[Stored data]
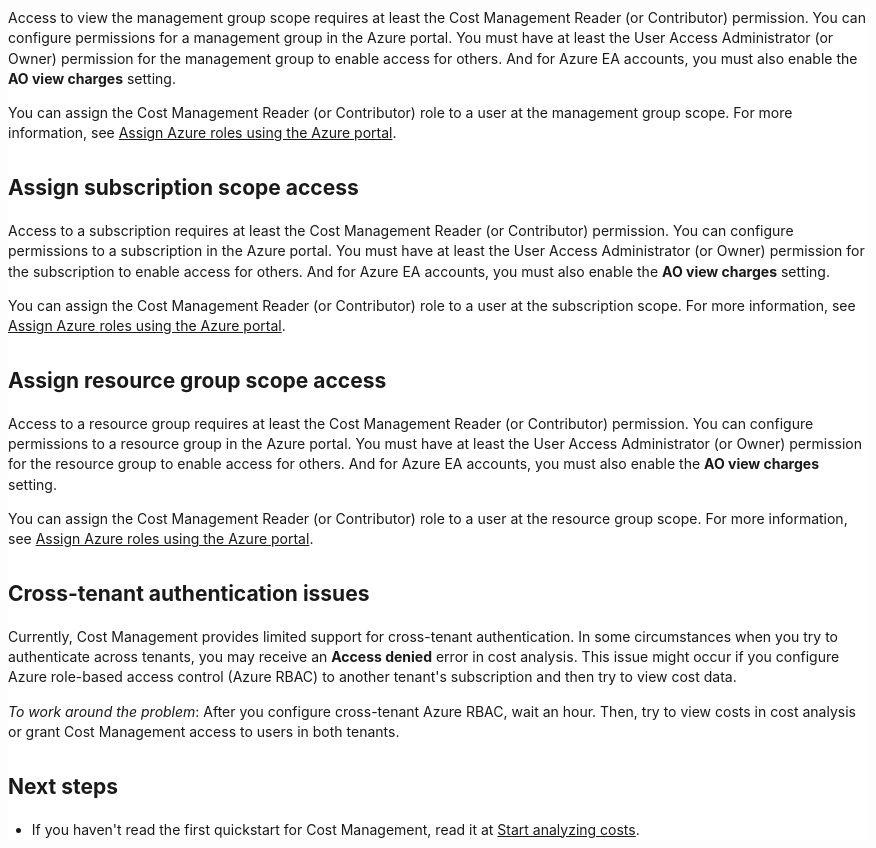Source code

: Access to view the management group scope requires at least the Cost Management Reader (or Contributor) permission. You can configure permissions for a management group in the Azure portal. You must have at least the User Access Administrator (or Owner) permission for the management group to enable access for others. And for Azure EA accounts, you must also enable the **AO view charges** setting.

You can assign the Cost Management Reader (or Contributor) role to a user at the management group scope. For more information, see [Assign Azure roles using the Azure portal](/azure/role-based-access-control/role-assignments-portal).

## Assign subscription scope access

Access to a subscription requires at least the Cost Management Reader (or Contributor) permission. You can configure permissions to a subscription in the Azure portal. You must have at least the User Access Administrator (or Owner) permission for the subscription to enable access for others. And for Azure EA accounts, you must also enable the **AO view charges** setting.

You can assign the Cost Management Reader (or Contributor) role to a user at the subscription scope. For more information, see [Assign Azure roles using the Azure portal](/azure/role-based-access-control/role-assignments-portal).

## Assign resource group scope access

Access to a resource group requires at least the Cost Management Reader (or Contributor) permission. You can configure permissions to a resource group in the Azure portal. You must have at least the User Access Administrator (or Owner) permission for the resource group to enable access for others. And for Azure EA accounts, you must also enable the **AO view charges** setting.

You can assign the Cost Management Reader (or Contributor) role to a user at the resource group scope. For more information, see [Assign Azure roles using the Azure portal](/azure/role-based-access-control/role-assignments-portal).

## Cross-tenant authentication issues

Currently, Cost Management provides limited support for cross-tenant authentication. In some circumstances when you try to authenticate across tenants, you may receive an **Access denied** error in cost analysis. This issue might occur if you configure Azure role-based access control (Azure RBAC) to another tenant's subscription and then try to view cost data.

*To work around the problem*: After you configure cross-tenant Azure RBAC, wait an hour. Then, try to view costs in cost analysis or grant Cost Management access to users in both tenants.


## Next steps

- If you haven't read the first quickstart for Cost Management, read it at [Start analyzing costs](quick-acm-cost-analysis.md).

- _WHAT THE EXERCISE ASKS_: Select all lines with the word "tenants" from the entries above.

- _TASK SOLUTION_:
Currently, Cost Management provides limited support for cross-tenant authentication. In some circumstances when you try to authenticate across tenants, you may receive an **Access denied** error in cost analysis. This issue might occur if you configure Azure role-based access control (Azure RBAC) to another tenant's subscription and then try to view cost data.
*To work around the problem*: After you configure cross-tenant Azure RBAC, wait an hour. Then, try to view costs in cost analysis or grant Cost Management access to users in both tenants.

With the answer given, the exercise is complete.